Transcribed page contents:
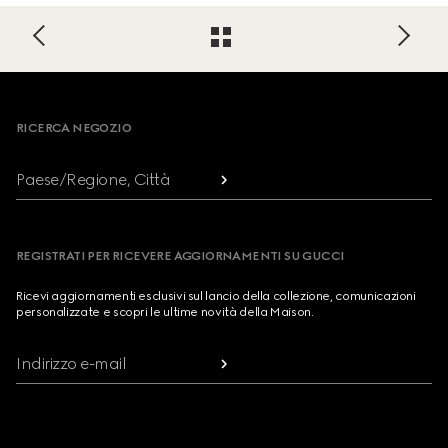
Footer
RICERCA NEGOZIO
Paese/Regione, Città
REGISTRATI PER RICEVERE AGGIORNAMENTI SU GUCCI
Ricevi aggiornamenti esclusivi sul lancio della collezione, comunicazioni
personalizzate e scopri le ultime novità della Maison.
Indirizzo e-mail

*TASK BRIEF*. Only the lines from the one containing "personalizzate e scopri" through the final line of the data belong in the answer, repeated exactly.

*TASK SOLUTION*.
personalizzate e scopri le ultime novità della Maison.
Indirizzo e-mail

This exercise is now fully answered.